One of the things I promised myself when I moved to France, was not to buy cheese in the supermarket. It’s not that you can’t get good cheese there. You can. But if people continue buying cheese at the supermarket, eventually les fromageries will lose business and disappear, which would be a terribly sad thing for France.
And even sadder for me, since I’d probably move.
But there is one damsel I’ve become acquainted with, and she’s unattached, not affiliated with any fromager: Madame Loïk.
Simply spread on slices of bread without anything getting between me and her snow-whiteness, Madame Loïk is one of my sinful pleasures from the supermarket. In the past, I’ve added finely-chopped fines herbes and olives and used her as a spread. And just the other night, I made a simple snack for l’heure d’apèro by topping a bit of bread with a smear of Madame, then delicately draping an anchovy filet over her.

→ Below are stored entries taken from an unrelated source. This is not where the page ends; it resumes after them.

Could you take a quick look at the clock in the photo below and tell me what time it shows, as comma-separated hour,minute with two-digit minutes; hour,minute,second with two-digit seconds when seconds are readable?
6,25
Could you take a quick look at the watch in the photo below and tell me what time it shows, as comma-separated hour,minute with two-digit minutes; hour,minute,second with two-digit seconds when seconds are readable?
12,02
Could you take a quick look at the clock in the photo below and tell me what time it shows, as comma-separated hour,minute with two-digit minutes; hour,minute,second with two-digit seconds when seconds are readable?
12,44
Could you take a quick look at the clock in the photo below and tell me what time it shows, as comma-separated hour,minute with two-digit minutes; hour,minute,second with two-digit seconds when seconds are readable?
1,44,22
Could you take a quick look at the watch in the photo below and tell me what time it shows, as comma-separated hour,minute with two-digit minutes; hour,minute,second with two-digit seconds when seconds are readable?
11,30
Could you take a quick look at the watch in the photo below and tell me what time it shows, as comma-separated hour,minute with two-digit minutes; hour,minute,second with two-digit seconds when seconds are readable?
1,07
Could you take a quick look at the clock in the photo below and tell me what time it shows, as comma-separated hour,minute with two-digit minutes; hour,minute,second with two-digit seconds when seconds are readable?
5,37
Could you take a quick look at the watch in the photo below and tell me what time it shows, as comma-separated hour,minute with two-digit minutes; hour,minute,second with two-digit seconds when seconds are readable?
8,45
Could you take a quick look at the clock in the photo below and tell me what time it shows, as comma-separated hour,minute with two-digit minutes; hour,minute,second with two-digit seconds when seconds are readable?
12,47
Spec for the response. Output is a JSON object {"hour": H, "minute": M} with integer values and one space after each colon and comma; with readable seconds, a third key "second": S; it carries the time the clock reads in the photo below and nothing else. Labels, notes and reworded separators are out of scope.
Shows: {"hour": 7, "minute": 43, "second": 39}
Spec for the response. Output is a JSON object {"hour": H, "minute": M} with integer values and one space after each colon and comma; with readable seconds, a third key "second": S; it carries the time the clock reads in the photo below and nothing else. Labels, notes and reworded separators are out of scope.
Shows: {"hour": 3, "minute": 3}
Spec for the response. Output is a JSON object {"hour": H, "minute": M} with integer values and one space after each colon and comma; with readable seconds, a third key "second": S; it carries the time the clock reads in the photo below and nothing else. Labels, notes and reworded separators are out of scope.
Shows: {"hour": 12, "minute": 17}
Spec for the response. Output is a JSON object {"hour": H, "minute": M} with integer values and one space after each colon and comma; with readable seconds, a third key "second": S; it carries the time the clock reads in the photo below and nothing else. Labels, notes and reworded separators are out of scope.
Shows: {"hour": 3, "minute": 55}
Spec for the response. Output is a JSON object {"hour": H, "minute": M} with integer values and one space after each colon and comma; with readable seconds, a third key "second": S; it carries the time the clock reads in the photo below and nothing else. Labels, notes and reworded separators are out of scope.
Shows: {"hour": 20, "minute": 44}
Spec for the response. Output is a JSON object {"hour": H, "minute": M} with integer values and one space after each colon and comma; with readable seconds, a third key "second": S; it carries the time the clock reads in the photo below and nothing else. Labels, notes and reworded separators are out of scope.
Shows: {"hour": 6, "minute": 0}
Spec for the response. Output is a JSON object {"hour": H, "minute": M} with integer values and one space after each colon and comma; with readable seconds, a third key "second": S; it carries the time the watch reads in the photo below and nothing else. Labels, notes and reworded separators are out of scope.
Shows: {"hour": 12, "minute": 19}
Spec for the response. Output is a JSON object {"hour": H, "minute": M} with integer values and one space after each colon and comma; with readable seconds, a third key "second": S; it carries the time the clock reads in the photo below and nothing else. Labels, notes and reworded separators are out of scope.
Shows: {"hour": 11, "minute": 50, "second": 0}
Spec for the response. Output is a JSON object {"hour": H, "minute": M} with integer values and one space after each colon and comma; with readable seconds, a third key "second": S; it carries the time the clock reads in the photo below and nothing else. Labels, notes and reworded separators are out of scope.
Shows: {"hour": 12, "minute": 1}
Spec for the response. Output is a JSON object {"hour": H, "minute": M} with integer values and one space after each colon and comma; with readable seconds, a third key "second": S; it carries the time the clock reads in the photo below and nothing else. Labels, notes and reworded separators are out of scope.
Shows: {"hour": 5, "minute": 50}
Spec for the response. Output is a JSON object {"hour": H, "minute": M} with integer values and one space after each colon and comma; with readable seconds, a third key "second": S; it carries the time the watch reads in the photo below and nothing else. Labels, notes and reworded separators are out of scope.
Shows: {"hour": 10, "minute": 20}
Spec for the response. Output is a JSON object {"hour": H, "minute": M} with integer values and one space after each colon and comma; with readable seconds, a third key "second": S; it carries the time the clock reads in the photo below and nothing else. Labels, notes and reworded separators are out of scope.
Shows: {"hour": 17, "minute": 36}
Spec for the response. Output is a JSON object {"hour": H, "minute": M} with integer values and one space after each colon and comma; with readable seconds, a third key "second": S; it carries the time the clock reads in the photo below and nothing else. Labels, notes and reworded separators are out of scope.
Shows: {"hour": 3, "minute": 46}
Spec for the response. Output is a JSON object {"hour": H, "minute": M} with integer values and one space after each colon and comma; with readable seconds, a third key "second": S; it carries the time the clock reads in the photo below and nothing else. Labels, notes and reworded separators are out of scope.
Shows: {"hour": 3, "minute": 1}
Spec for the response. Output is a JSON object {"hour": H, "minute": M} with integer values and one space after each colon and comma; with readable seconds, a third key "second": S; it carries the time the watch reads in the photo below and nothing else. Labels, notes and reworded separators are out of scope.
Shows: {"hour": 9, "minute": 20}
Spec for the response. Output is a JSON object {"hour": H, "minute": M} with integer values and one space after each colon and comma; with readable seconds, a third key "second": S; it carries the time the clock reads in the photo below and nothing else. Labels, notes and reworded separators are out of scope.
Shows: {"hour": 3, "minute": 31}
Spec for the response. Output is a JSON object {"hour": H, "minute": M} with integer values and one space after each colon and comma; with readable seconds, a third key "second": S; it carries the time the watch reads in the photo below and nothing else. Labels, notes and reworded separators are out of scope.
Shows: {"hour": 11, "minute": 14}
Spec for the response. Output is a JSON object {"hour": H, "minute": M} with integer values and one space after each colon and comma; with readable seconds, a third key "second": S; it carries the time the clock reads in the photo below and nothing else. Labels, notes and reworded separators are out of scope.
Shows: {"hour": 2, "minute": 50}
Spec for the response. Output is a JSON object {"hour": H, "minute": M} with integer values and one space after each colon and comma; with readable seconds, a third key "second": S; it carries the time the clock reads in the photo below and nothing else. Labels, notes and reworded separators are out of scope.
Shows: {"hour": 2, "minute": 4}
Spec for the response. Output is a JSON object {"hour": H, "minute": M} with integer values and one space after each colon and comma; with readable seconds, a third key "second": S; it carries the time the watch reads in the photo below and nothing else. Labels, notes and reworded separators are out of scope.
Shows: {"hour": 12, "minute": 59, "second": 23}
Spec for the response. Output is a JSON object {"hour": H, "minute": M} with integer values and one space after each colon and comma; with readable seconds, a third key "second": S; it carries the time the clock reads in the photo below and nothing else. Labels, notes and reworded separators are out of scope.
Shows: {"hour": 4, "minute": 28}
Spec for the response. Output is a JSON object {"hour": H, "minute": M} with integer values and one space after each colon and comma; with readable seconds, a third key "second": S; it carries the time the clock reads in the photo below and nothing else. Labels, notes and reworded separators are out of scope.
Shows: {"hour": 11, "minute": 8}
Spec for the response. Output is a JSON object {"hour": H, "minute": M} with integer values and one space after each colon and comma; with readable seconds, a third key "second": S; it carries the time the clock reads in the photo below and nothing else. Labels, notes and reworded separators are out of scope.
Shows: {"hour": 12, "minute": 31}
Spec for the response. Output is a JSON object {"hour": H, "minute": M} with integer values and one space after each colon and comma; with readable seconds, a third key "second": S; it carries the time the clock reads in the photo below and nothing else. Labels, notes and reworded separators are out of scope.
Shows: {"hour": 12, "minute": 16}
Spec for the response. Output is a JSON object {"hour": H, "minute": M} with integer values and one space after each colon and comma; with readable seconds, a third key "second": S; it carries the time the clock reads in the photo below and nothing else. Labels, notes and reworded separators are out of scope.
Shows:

I don’t know much about her, though; she’s a woman wrapped in mystery.
She calls herself “fromage fouetté nature” (whipped cheese) and I don’t think she has an equal anywhere else. And although there’s a couple of different varieties, my hands-down favorite is the one with sel de Guérande noted on the label. (Don’t you wish in America they’d start telling you what kind of salt they use? Seems like there’s everything else on labels over there.)
I don’t buy her very often, since she’s incredibly rich, so I’m sure she’s not dependent on me, financially. But every once in a while, when I’m at the store, I’ll bring her home, lift her top, and dive in, enraptured in the creamy madness, the fluffy freshness, and the silky softness of her snow-white crevasse.
Afterwards, we take a break until I can’t stand it anymore. Then I’ll go back for more.